Appreciate any recommendations for high quality polarized rx lenses. Which manufacturers are better than most etc?
Thank you,
chris
Appreciate any recommendations for high quality polarized rx lenses. Which manufacturers are better than most etc?
Thank you,
chris
KBCo makes a pretty nice polarized lens, as well as Younger.
Big fan of Youngers NuPolar. The brown is as nice as a serengetti.
Chris,
We have Polarview at Excelite. Colors Brown, Gray, G-15 Green.

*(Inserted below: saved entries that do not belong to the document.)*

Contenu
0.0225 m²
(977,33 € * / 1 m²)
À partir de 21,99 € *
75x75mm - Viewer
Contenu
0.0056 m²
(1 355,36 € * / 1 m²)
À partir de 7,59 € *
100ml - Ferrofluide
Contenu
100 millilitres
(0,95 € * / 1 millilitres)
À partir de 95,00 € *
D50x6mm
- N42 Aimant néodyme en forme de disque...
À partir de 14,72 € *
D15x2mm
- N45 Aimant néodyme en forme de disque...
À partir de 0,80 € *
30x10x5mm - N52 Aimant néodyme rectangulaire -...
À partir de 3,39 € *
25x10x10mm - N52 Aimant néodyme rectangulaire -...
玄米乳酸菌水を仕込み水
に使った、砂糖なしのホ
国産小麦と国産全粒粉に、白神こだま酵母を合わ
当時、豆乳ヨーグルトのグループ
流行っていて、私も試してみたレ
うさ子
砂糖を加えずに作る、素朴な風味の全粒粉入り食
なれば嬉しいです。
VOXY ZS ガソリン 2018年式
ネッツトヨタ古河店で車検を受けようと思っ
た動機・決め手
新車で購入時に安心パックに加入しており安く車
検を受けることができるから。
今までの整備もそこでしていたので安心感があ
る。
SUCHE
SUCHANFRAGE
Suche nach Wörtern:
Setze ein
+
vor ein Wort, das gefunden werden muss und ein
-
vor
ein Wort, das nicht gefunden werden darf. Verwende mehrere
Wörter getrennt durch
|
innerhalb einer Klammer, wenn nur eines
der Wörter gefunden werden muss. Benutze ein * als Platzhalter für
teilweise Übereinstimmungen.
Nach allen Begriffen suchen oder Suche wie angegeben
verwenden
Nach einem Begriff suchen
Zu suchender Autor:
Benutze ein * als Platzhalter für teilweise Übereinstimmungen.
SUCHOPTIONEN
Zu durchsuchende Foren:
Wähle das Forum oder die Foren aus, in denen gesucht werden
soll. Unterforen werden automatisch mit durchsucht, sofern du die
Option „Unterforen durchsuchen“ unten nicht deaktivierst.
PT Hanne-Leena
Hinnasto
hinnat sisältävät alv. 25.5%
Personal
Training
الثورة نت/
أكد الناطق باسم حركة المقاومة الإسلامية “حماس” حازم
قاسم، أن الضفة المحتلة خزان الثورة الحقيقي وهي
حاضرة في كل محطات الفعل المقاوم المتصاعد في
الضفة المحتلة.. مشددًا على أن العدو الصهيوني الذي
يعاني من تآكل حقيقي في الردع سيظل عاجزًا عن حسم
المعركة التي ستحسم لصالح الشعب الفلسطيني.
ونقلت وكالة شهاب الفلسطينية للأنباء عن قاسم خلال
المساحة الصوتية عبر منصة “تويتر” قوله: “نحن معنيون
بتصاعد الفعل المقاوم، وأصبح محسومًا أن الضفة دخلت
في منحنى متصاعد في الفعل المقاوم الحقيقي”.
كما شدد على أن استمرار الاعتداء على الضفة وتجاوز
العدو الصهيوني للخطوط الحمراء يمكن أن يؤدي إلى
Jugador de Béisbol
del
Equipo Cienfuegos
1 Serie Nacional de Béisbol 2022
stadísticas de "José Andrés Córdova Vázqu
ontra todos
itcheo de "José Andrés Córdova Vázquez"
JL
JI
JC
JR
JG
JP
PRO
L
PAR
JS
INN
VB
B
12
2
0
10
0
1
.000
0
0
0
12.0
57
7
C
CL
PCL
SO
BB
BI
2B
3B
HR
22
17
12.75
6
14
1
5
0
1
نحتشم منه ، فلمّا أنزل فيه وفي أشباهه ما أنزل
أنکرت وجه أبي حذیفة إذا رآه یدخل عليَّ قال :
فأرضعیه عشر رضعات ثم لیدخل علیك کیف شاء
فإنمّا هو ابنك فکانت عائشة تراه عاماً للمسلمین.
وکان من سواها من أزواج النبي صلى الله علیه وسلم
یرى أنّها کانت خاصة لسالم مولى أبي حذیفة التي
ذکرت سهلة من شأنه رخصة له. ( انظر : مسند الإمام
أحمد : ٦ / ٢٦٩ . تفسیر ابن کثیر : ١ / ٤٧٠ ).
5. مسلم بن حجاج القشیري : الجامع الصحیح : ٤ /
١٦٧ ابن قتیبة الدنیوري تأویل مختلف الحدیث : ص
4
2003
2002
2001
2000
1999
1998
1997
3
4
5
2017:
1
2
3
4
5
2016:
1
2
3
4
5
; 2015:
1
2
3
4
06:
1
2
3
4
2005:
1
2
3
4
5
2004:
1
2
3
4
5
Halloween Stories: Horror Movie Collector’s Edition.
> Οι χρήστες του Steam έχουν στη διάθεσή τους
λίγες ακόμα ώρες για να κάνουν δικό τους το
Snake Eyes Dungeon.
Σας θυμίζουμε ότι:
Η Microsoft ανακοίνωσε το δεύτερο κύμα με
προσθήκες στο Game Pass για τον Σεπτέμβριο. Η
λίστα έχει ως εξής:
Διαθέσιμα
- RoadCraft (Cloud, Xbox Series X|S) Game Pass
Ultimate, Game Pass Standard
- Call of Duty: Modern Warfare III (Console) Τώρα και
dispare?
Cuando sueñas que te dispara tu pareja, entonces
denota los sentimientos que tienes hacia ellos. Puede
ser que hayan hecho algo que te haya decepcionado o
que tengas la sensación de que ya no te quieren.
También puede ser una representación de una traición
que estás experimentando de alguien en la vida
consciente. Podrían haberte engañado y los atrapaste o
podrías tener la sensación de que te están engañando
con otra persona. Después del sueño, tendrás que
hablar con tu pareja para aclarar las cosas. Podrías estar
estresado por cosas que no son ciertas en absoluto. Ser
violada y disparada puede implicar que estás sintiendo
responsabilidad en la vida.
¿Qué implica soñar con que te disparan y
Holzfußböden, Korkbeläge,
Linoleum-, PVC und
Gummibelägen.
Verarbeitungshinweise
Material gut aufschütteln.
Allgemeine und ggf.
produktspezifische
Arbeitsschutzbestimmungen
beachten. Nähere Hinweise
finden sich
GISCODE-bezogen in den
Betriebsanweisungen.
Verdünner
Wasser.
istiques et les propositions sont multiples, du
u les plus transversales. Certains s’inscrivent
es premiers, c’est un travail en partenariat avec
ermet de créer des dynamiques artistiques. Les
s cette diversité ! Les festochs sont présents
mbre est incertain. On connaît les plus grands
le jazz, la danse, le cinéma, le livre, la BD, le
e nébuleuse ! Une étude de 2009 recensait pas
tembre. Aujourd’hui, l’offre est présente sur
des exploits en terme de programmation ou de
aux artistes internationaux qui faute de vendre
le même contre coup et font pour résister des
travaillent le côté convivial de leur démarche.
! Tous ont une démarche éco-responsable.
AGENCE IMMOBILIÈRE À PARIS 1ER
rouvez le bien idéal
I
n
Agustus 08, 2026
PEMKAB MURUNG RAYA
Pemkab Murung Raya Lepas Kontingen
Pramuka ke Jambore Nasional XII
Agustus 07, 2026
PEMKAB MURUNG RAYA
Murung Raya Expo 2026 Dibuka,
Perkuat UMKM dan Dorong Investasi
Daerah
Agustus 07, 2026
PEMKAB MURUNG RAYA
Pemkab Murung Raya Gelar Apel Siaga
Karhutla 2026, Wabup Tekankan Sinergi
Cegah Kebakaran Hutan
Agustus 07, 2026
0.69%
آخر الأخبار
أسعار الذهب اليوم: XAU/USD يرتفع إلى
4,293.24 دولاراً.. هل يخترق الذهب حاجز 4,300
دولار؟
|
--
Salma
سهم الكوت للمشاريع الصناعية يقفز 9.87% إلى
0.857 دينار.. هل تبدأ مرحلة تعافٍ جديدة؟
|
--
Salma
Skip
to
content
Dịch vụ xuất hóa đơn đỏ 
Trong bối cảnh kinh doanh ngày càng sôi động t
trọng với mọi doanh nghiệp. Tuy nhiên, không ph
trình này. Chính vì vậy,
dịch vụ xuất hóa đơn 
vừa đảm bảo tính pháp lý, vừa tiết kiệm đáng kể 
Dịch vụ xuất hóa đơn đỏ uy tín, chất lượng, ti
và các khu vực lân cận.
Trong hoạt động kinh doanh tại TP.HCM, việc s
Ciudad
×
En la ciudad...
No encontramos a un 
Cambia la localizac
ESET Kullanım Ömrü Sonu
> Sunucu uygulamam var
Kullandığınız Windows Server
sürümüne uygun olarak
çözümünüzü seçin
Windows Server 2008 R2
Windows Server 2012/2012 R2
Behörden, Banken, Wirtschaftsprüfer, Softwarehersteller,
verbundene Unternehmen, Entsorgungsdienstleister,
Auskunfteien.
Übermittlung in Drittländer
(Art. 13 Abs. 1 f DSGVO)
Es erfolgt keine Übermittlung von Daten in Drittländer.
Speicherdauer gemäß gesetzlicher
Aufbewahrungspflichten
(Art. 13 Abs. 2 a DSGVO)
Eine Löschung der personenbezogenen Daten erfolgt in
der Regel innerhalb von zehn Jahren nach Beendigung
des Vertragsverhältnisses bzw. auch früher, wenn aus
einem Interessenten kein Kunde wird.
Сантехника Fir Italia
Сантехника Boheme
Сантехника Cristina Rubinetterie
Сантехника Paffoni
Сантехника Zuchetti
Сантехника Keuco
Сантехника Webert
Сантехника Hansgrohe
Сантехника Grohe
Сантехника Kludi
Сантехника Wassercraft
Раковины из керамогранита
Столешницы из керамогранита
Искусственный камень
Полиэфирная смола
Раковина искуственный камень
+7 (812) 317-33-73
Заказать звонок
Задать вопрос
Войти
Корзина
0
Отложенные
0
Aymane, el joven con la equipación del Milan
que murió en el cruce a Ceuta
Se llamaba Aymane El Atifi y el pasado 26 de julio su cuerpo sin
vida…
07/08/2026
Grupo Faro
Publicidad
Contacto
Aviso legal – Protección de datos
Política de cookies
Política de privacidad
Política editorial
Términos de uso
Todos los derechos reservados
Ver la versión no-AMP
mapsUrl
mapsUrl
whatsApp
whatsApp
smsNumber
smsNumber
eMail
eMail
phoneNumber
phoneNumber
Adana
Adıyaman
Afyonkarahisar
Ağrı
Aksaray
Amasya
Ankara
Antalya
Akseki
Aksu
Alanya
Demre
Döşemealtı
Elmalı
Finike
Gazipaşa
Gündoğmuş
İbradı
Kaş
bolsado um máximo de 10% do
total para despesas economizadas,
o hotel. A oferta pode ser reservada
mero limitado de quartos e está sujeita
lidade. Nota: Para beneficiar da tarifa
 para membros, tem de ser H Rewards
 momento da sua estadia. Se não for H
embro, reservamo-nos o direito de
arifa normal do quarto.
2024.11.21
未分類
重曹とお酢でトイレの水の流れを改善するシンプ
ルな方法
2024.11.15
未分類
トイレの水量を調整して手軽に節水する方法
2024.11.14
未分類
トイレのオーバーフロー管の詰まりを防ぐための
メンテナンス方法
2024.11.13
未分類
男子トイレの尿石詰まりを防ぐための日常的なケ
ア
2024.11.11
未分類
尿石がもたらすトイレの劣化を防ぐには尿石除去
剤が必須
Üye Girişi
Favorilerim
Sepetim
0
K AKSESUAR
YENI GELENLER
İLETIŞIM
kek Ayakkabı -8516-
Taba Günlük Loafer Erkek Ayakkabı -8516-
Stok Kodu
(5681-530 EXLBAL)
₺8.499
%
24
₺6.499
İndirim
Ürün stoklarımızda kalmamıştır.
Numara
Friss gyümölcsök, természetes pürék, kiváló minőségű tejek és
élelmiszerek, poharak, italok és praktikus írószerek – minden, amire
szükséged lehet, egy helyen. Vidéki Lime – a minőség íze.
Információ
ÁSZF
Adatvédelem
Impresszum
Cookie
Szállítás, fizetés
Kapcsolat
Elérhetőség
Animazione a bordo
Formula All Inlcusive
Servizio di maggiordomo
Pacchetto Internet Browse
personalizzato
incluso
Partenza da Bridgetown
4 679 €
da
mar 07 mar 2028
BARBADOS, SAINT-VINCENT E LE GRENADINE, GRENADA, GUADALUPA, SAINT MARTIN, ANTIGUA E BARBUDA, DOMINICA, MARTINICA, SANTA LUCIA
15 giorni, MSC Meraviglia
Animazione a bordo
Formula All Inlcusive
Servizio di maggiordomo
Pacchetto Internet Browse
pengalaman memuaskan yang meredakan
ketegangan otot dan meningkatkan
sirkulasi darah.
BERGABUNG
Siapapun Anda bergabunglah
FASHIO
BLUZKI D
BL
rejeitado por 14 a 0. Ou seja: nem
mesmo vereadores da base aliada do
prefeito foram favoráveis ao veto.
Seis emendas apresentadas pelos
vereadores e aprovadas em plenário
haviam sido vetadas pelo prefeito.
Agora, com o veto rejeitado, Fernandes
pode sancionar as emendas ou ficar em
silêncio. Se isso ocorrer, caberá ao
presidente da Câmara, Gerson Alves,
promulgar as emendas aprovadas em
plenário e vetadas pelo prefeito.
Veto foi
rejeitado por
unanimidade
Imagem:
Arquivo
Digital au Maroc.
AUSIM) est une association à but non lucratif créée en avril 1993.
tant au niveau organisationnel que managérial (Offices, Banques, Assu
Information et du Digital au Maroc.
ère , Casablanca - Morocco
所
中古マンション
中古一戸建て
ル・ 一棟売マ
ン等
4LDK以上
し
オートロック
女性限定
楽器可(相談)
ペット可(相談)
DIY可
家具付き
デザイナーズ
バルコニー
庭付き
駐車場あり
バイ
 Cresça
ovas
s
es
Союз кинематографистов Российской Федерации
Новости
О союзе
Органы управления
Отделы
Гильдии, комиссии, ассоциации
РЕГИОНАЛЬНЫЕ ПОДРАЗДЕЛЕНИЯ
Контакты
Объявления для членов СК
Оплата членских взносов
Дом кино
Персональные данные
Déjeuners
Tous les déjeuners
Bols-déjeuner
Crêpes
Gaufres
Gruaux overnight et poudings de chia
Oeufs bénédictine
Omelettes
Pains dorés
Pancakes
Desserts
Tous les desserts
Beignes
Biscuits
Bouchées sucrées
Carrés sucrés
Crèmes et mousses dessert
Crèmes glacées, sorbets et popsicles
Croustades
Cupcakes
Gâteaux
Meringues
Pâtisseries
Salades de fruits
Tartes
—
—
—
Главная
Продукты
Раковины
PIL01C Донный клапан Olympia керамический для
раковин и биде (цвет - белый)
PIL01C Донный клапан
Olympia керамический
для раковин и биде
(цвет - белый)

You can contact me for more information.
David Cormanick
866-889-9776
dcormanick@exceliteinc.com
Polaroid is a sheet that is sandwiched between 2 lenses. They all use the same polarized sheets between their own lenses. They should be all the same.Originally Posted by cdebr8kr
Explanation:
Wide rolls of material run through the process in batches producing the polarised sheet in the different colours and thicknesses that the company makes. The sheet is dyed to different colours, dark grey being the company's and the world's most popular. In addition the company makes as standard colours, medium brown (its second best seller), medium grey, retina-guard (greenish grey), blue glare-guard (a 96 per cent blue light blocker), sportsmen's yellow (brown/yellow), haze fighter, and vermilion. The wide rolls are placed on a slitting machine and slit into rolls of 17in x 400ft, or standard rolls 52mm, 60mm, and 71mm wide to accommodate the various sizes needed for sunglass lenses. International Polarizer also forms wafers in different base curves (i.e., 6.00D, 4.00D.) to be used by the plastic lens casters in making polarised ophthalmic lenses. In this case the wafers are baked out from the polarised sheet and moulded into either a semifinished or finished lens with CR-39 or some other monomer cast around it. In order to explain the process of manufacturing polarised sheet Dick uses the analogy of a plate of spaghetti. The base sheet of plastic that is usually poly vinyl alcohol is like a plate of spaghetti with the molecules all scrambled up. The PVA sheet is then 'stretched', causing the molecules to all line up in parallel like pieces of spaghetti straightened out lying next to each other. Iodine crystals that are poured onto the PVA sheet run down in the channels between the lined up molecules. This creates the polarised sheet that can be thought of as a kind of venetian blind, only allowing the light through in one axis. In mounting sunglass lenses that axis is always mounted along the horizontal or 180° axis. As these facts are better understood and as the quality and variety of polarised lens products available increases, the demand for polarised lenses increases. International Polarizer, as a small company in a small town, is happy to continue to play a leading role in filling that demand.
Chris,
Great explaination to the concept of polarization and the manufacturing process.
It seems everyone understands the benefits of polarization but very few can interpret the physics and mechanical process involved in manufacturing polarized sunwear.
:cheers:
Very much aapreciate the recommendations & the learning of the polar process.
I read where Oakley uses an infusion process versus a conventional process of layering the filters. Is this just marketing spin or does this process actually create better polar lenses?
Chris
Whatever way they are doing it, it will be the same pricinple invented by professor De Land. It is there and can not be changed, maybe the way of manufacturing can be modernized but the effect and final result is still the same.Originally Posted by cdebr8kr
Here is an axcerpt on De Land:
That was just one of a hundred uses for Polaroid plastics. The Polaroids are light filters. Normally, light coming at you vibrates in two directions -- say left-right and up-down. The Polaroids remove light that vibrates in one of the directions.
We knew about polarization 180 years ago. Then around 1930 several things happened. A woman named Helen Maislen studied physics at Smith College. Her professor there coined the term Polaroid. Soon she married Edwin Land, a young physics student who'd been turned on by courses at Norwich College.
Land went on to Harvard. But he got so engrossed with polarization that he dropped out.
In 1937 Land formed a company to produce a new polarizing plastic. Of course he named it Polaroid. By 1943 he was a 34-year-old business wunderkind -- now on vacation in Santa Fe. When he took snapshots of his family, his three-year-old daughter complained, "Why do we have to wait so long to see the pictures?"
Why indeed! That afternoon Land walked through the old town chewing on the question. We shouldn't have to wait. During that walk, he invented the Polaroid Camera in his head.